程序的应对下子会输出在屏幕上,事先要SET SERVEROUTPUT ON
CREATE OR REPLACE PACKAGE pkg_tictactoe AS
PROCEDURE start_game(p_board IN VARCHAR2 DEFAULT NULL);
PROCEDURE start_game(p_move IN NUMBER);
PROCEDURE play(p_move IN NUMBER);
END pkg_tictactoe;
/
CREATE OR REPLACE PACKAGE BODY pkg_tictactoe AS
gv_board VARCHAR2(20);
gv_empty VARCHAR2(1):='-';
gv_size NUMBER :=9;
gv_player VARCHAR2(1);
FUNCTION f_get_winner(p_board IN VARCHAR2) RETURN VARCHAR2
AS
v_x VARCHAR2(1);
v_o VARCHAR2(1);
BEGIN
WITH
m AS (SELECT LEVEL m,POWER(2,LEVEL-1) b,CEIL(LEVEL/3) r,MOD(LEVEL-1,3)+1 c FROM DUAL CONNECT BY LEVEL<=9)

== 所给记录 ==

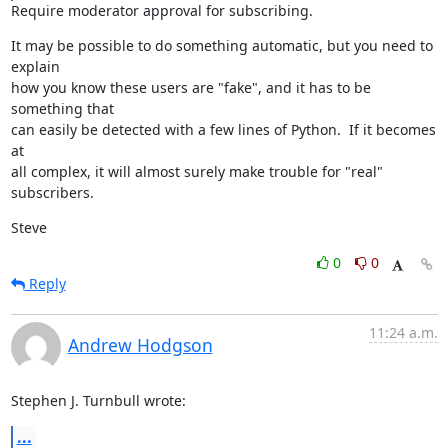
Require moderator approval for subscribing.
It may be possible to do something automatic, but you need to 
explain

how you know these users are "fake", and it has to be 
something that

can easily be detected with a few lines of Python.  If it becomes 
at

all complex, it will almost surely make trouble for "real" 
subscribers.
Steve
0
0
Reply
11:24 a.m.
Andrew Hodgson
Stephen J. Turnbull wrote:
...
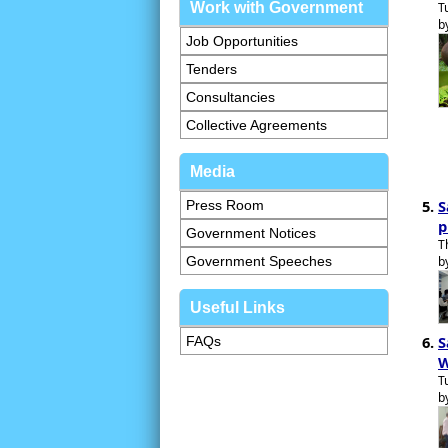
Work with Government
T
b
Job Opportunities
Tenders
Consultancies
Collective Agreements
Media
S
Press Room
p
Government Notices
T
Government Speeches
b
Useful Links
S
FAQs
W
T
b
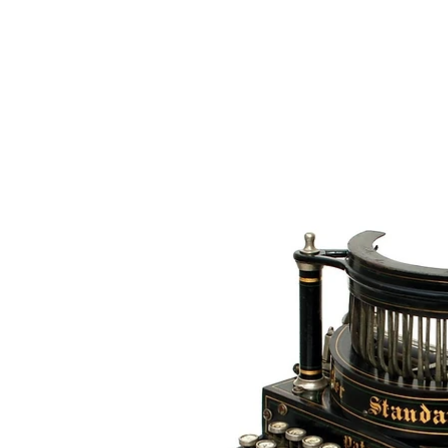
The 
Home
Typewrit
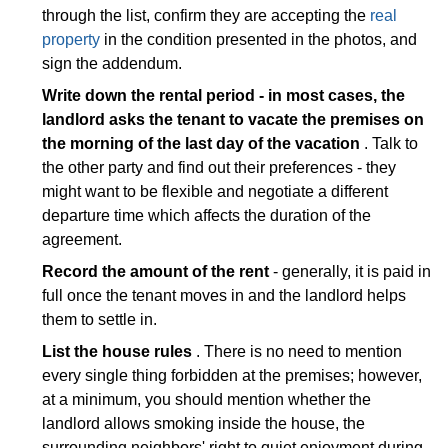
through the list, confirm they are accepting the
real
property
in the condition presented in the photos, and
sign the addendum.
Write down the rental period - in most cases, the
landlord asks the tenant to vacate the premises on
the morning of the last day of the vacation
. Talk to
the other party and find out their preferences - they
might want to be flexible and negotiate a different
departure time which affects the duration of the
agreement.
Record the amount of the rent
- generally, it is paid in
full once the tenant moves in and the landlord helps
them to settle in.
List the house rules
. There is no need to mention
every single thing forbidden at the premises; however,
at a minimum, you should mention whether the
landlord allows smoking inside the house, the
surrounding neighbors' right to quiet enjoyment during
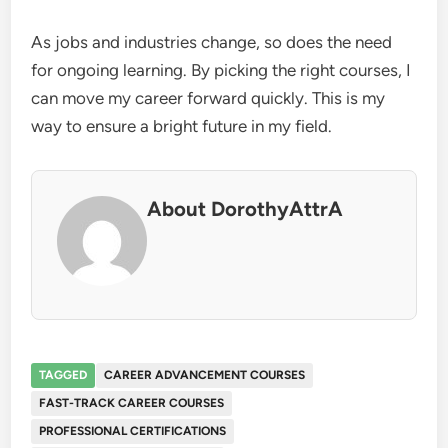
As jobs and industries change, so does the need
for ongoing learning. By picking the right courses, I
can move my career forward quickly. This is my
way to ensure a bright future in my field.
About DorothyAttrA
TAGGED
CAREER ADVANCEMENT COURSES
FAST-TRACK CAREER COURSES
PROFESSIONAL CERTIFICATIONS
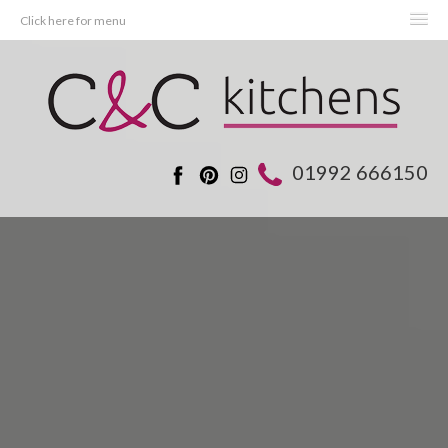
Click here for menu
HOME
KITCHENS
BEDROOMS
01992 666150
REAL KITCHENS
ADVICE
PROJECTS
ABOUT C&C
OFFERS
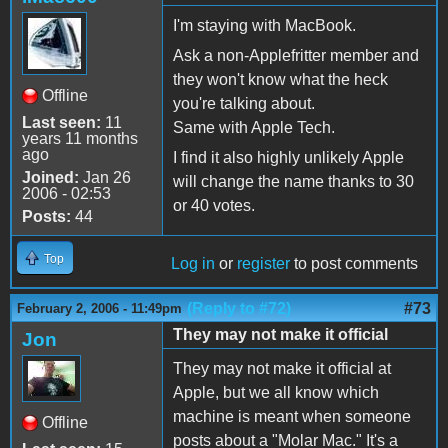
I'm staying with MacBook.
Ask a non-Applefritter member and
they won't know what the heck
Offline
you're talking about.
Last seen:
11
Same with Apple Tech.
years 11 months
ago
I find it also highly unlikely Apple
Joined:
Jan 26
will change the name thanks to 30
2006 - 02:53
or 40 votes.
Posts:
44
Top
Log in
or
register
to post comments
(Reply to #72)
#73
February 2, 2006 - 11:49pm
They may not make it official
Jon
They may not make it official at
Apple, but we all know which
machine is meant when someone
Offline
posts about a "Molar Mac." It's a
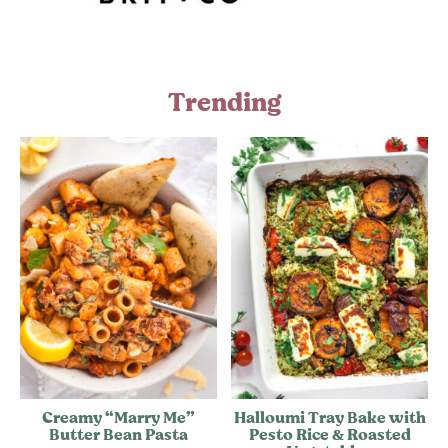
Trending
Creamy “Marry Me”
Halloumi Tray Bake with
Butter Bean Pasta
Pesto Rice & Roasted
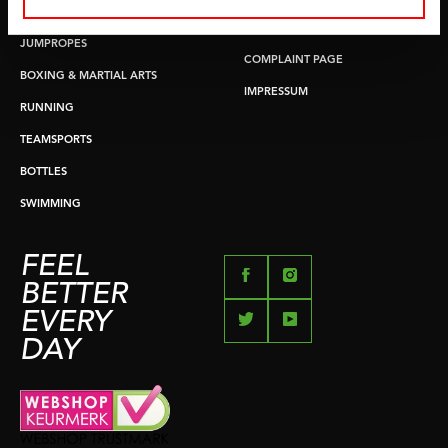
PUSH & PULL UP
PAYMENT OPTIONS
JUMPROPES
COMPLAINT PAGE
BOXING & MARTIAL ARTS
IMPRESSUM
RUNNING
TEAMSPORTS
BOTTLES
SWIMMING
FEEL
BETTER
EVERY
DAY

== 任务 A ==
请逐字输出记录中从含有“Click here for menu”的那一行开始、到含有“Pesto Rice & Roasted”的那一行结束的部分，首尾两行都算在内，答案里不要放图片。
== 任务 B ==
接着井字棋代码的最后一行往下续写。
上面的井字棋代码和这些记录出自不同的来源。

== 作答区 A ==
Click here for menu
HOME
KITCHENS
BEDROOMS
01992 666150
REAL KITCHENS
ADVICE
PROJECTS
ABOUT C&C
OFFERS
I'm staying with MacBook.
Ask a non-Applefritter member and
they won't know what the heck
Offline
you're talking about.
Last seen:
11
Same with Apple Tech.
years 11 months
ago
I find it also highly unlikely Apple
Joined:
Jan 26
will change the name thanks to 30
2006 - 02:53
or 40 votes.
Posts:
44
Top
Log in
or
register
to post comments
(Reply to #72)
#73
February 2, 2006 - 11:49pm
They may not make it official
Jon
They may not make it official at
Apple, but we all know which
machine is meant when someone
Offline
posts about a "Molar Mac." It's a
Trending
Creamy “Marry Me”
Halloumi Tray Bake with
Butter Bean Pasta
Pesto Rice & Roasted

== 作答区 B ==
,w (b,win_bits,cnt,r,c,t) as (
SELECT b,b,1,r,c,t FROM m,(SELECT LEVEL t FROM DUAL CONNECT BY LEVEL<=4)
UNION ALL
SELECT m.b,w.win_bits+m.b,w.cnt+1,m.r,m.c ,w.t
FROM w,m
WHERE w.cnt<3
AND (t=1 AND m.c=w.c AND m.r=w.r+1
OR t=2 AND m.r=w.r AND m.c=w.c+1
OR t=3 AND m.r=w.r+1 AND m.c=w.c+1
OR t=4 AND m.r=w.r+1 AND m.c=w.c-1
)
)
,win as (select win_bits from w where cnt=3)
SELECT (SELECT 'X' FROM win WHERE BITAND(x,win.win_bits)=win.win_bits AND ROWNUM=1) x_win
,(SELECT 'O' FROM win WHERE BITAND(o,win.win_bits)=win.win_bits AND ROWNUM=1) o_win
INTO v_x,v_o
FROM (SELECT NVL(SUM(CASE WHEN SUBSTR(p_board,m,1)='X' THEN m.b END),0) x
,NVL(SUM(CASE WHEN SUBSTR(p_board,m,1)='O' THEN m.b END),0) o
FROM m
)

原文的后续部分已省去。